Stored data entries
########
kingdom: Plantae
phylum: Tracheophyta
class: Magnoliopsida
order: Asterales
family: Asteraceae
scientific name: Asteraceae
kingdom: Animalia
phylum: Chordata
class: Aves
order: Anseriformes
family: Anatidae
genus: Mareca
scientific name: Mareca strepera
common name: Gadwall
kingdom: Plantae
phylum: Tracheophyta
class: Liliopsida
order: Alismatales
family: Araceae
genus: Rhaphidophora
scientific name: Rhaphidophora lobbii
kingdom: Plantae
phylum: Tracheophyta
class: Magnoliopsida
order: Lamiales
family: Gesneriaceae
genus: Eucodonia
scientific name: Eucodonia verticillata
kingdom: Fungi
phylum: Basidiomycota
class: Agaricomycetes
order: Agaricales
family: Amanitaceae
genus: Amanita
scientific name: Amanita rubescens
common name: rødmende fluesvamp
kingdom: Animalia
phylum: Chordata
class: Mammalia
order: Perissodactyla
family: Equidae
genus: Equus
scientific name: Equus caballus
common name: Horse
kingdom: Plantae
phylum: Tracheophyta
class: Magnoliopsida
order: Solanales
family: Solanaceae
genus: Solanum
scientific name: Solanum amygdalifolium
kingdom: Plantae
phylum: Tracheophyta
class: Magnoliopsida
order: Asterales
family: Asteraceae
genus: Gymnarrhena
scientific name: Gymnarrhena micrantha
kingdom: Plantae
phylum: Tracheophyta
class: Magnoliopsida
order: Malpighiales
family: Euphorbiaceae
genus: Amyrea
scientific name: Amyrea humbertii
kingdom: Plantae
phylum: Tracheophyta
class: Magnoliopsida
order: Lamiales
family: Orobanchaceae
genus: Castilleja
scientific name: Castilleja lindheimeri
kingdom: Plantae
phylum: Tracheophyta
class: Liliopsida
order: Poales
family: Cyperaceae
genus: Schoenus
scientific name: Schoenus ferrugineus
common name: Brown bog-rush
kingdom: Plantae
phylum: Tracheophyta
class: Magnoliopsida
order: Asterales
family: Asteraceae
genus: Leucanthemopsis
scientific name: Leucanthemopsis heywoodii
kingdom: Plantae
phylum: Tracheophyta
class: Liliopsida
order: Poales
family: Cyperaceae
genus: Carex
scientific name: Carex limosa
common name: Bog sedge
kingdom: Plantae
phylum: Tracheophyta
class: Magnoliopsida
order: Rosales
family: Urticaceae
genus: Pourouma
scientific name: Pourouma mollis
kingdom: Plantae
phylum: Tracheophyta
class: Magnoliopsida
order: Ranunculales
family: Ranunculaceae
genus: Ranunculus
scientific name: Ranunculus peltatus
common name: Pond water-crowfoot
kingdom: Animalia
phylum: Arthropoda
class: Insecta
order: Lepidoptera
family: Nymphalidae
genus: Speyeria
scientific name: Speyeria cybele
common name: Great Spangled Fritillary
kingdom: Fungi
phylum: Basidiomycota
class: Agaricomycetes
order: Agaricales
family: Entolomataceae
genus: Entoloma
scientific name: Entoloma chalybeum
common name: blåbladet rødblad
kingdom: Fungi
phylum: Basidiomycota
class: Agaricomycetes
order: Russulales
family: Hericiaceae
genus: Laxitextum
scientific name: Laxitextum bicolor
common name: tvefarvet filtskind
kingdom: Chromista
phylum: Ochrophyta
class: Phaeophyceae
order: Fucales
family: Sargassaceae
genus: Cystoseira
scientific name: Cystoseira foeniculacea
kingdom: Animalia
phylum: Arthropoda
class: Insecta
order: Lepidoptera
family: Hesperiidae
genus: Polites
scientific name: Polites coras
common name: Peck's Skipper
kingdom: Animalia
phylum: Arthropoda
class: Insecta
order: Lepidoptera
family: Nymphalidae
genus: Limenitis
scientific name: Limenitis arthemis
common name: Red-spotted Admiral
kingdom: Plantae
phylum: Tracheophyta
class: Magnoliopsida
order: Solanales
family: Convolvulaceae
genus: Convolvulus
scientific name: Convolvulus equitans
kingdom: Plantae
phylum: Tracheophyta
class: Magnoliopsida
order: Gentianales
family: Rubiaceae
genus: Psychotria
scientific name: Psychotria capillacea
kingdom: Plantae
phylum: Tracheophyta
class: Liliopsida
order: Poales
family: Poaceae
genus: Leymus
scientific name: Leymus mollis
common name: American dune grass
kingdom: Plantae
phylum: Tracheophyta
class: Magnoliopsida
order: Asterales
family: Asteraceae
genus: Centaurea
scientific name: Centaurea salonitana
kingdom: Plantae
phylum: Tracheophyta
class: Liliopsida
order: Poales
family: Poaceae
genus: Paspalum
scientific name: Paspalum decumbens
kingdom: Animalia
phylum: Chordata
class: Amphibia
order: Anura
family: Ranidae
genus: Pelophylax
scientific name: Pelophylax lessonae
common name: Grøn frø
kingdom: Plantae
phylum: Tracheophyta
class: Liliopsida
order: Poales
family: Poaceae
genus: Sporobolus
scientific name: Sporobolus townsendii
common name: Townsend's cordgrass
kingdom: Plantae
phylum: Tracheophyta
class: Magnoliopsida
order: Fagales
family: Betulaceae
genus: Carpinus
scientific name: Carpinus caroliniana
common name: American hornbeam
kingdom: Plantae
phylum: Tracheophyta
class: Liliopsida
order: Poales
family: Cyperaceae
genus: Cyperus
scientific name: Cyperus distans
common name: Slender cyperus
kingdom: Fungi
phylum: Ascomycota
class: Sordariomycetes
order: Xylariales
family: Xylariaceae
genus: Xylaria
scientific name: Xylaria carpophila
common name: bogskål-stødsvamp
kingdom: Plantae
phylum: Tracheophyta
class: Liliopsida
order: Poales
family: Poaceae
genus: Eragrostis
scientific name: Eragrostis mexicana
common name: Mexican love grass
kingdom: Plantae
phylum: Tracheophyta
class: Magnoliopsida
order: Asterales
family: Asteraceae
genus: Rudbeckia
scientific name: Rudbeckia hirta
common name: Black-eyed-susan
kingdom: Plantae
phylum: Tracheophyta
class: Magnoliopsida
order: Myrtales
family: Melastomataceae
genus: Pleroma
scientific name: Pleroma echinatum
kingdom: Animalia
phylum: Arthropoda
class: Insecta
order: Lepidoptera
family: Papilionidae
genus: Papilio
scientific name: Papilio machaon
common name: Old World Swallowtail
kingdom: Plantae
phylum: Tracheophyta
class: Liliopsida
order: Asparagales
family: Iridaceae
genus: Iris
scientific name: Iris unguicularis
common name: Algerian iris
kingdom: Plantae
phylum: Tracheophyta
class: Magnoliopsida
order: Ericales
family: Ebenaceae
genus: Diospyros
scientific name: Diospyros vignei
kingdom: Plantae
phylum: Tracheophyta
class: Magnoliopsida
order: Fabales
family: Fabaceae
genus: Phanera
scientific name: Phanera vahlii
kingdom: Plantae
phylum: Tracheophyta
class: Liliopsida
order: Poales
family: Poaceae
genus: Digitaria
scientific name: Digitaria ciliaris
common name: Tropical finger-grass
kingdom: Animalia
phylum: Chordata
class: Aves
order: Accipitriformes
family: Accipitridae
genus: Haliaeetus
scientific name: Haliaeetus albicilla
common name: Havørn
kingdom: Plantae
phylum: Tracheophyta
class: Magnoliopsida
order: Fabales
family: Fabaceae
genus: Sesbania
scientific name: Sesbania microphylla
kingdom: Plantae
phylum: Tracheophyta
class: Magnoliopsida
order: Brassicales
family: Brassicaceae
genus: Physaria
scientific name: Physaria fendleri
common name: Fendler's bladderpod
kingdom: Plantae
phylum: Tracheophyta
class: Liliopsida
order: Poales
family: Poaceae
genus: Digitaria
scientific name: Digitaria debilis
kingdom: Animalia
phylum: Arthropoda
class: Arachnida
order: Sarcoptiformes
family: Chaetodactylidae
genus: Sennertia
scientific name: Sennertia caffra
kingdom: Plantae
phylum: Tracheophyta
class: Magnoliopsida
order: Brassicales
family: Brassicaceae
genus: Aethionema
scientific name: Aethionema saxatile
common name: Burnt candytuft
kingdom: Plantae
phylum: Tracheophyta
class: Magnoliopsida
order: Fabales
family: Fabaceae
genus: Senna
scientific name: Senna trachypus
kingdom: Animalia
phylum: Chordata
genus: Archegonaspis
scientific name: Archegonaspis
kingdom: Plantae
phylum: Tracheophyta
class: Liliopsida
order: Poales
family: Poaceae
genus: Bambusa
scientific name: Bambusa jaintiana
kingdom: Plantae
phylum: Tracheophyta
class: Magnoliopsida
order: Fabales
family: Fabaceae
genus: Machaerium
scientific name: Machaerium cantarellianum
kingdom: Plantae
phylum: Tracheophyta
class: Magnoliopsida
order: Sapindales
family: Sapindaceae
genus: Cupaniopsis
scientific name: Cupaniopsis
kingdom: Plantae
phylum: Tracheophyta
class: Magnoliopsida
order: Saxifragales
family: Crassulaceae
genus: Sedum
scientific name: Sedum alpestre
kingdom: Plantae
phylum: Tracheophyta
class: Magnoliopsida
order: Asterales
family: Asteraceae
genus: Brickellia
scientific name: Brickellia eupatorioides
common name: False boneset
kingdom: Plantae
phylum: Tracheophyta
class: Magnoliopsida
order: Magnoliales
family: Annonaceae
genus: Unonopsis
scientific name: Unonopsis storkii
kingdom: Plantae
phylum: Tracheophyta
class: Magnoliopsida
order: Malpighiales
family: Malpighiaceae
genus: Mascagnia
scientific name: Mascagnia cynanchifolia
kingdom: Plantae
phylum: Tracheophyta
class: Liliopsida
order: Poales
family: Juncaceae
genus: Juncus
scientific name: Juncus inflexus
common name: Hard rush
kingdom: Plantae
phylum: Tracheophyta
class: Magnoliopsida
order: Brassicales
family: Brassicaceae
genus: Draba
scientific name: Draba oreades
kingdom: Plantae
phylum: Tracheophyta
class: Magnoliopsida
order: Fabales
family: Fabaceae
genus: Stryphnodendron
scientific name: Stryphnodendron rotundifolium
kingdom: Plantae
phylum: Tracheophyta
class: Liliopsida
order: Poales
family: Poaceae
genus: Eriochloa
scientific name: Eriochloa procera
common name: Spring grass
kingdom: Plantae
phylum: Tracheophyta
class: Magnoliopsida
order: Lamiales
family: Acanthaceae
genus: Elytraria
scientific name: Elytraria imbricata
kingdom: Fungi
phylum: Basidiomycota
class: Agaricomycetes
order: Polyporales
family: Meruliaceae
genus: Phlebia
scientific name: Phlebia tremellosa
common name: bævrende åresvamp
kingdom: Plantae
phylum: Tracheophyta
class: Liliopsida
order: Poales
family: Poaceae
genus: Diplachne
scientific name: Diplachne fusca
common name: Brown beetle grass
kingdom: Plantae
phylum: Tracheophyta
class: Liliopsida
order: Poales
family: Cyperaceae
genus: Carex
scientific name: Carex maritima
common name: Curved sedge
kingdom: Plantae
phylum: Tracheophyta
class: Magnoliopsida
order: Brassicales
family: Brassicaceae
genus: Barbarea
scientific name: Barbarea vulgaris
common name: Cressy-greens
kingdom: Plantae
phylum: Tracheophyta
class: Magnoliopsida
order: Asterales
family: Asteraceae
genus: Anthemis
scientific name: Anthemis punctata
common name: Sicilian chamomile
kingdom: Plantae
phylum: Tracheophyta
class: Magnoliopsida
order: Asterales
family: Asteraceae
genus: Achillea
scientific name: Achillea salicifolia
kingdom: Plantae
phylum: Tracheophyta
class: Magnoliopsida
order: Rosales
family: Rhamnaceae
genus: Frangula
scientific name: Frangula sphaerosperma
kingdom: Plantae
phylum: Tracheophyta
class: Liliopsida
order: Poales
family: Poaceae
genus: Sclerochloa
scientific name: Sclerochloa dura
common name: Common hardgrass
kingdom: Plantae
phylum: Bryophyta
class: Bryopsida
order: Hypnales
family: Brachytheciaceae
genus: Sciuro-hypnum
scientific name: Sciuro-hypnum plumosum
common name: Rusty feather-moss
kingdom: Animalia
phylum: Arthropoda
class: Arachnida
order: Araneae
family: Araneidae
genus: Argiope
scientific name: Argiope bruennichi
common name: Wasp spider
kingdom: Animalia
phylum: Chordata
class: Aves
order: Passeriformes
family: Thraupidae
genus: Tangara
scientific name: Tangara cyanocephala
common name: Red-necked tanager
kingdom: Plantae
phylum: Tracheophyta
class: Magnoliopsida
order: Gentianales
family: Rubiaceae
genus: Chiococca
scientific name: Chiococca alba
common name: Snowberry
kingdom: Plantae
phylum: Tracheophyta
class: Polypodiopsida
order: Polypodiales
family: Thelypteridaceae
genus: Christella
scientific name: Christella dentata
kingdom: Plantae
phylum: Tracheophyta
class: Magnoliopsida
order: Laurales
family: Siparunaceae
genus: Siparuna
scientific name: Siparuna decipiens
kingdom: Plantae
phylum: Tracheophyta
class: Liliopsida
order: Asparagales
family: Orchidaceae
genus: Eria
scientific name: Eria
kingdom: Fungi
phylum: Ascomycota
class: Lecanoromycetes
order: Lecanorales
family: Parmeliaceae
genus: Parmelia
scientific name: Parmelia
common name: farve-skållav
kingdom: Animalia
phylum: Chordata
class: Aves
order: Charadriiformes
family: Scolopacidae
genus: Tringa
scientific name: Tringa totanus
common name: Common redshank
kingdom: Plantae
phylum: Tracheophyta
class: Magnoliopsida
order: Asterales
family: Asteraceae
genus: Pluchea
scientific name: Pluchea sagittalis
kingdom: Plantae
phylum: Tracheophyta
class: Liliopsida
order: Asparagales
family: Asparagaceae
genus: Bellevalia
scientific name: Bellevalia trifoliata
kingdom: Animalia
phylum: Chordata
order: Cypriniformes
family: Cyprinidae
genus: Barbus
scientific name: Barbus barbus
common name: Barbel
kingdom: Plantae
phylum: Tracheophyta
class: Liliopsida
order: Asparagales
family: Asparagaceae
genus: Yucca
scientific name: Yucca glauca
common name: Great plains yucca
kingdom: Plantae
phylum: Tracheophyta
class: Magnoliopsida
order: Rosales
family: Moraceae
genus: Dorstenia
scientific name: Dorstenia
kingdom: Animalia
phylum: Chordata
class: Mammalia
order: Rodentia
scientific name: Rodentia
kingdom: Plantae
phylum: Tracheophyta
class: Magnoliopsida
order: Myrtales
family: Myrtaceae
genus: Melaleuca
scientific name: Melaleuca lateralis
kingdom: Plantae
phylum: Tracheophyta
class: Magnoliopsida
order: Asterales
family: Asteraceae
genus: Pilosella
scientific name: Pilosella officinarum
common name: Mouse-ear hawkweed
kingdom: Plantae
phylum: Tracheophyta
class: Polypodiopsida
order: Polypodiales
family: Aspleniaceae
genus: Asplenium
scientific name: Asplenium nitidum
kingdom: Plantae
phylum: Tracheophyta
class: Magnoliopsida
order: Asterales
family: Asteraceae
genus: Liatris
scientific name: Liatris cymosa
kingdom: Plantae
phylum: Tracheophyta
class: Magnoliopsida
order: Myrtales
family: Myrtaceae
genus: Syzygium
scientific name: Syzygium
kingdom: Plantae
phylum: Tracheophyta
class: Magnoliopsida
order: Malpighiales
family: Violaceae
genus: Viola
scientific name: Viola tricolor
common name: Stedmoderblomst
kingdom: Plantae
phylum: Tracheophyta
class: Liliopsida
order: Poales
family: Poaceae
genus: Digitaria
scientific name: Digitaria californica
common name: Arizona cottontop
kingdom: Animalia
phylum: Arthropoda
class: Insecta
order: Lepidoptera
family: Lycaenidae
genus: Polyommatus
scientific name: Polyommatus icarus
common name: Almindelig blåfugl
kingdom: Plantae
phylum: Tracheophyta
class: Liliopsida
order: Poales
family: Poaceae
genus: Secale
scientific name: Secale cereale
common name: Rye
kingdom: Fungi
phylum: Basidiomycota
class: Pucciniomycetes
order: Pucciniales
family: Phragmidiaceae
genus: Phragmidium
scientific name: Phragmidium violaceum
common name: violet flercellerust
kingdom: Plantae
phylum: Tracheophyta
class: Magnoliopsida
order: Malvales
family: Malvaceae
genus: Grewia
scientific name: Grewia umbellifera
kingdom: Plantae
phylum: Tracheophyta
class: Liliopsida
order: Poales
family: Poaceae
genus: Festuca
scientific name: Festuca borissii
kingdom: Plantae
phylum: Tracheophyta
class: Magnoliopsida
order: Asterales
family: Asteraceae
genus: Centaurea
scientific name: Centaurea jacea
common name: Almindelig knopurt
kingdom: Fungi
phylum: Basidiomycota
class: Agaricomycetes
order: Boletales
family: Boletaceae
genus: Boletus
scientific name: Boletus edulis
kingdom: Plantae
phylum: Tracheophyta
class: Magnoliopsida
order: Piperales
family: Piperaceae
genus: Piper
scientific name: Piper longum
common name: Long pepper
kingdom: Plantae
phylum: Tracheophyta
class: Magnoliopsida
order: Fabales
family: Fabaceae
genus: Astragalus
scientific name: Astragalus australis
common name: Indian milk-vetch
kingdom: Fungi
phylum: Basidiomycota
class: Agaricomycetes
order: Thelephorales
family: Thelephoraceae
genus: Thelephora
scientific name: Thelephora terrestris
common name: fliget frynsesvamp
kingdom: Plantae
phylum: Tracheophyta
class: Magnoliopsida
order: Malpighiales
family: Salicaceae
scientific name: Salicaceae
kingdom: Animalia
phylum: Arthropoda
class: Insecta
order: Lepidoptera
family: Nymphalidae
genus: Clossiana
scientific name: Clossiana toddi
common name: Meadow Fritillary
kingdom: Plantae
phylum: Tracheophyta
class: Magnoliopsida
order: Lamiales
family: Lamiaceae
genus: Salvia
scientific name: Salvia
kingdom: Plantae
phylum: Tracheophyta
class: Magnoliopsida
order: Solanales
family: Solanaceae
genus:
########
_Stated task_: Copy the data from its first line down to and including the line containing "genus: Schoenus", with every line unchanged.

_Result_:
kingdom: Plantae
phylum: Tracheophyta
class: Magnoliopsida
order: Asterales
family: Asteraceae
scientific name: Asteraceae
kingdom: Animalia
phylum: Chordata
class: Aves
order: Anseriformes
family: Anatidae
genus: Mareca
scientific name: Mareca strepera
common name: Gadwall
kingdom: Plantae
phylum: Tracheophyta
class: Liliopsida
order: Alismatales
family: Araceae
genus: Rhaphidophora
scientific name: Rhaphidophora lobbii
kingdom: Plantae
phylum: Tracheophyta
class: Magnoliopsida
order: Lamiales
family: Gesneriaceae
genus: Eucodonia
scientific name: Eucodonia verticillata
kingdom: Fungi
phylum: Basidiomycota
class: Agaricomycetes
order: Agaricales
family: Amanitaceae
genus: Amanita
scientific name: Amanita rubescens
common name: rødmende fluesvamp
kingdom: Animalia
phylum: Chordata
class: Mammalia
order: Perissodactyla
family: Equidae
genus: Equus
scientific name: Equus caballus
common name: Horse
kingdom: Plantae
phylum: Tracheophyta
class: Magnoliopsida
order: Solanales
family: Solanaceae
genus: Solanum
scientific name: Solanum amygdalifolium
kingdom: Plantae
phylum: Tracheophyta
class: Magnoliopsida
order: Asterales
family: Asteraceae
genus: Gymnarrhena
scientific name: Gymnarrhena micrantha
kingdom: Plantae
phylum: Tracheophyta
class: Magnoliopsida
order: Malpighiales
family: Euphorbiaceae
genus: Amyrea
scientific name: Amyrea humbertii
kingdom: Plantae
phylum: Tracheophyta
class: Magnoliopsida
order: Lamiales
family: Orobanchaceae
genus: Castilleja
scientific name: Castilleja lindheimeri
kingdom: Plantae
phylum: Tracheophyta
class: Liliopsida
order: Poales
family: Cyperaceae
genus: Schoenus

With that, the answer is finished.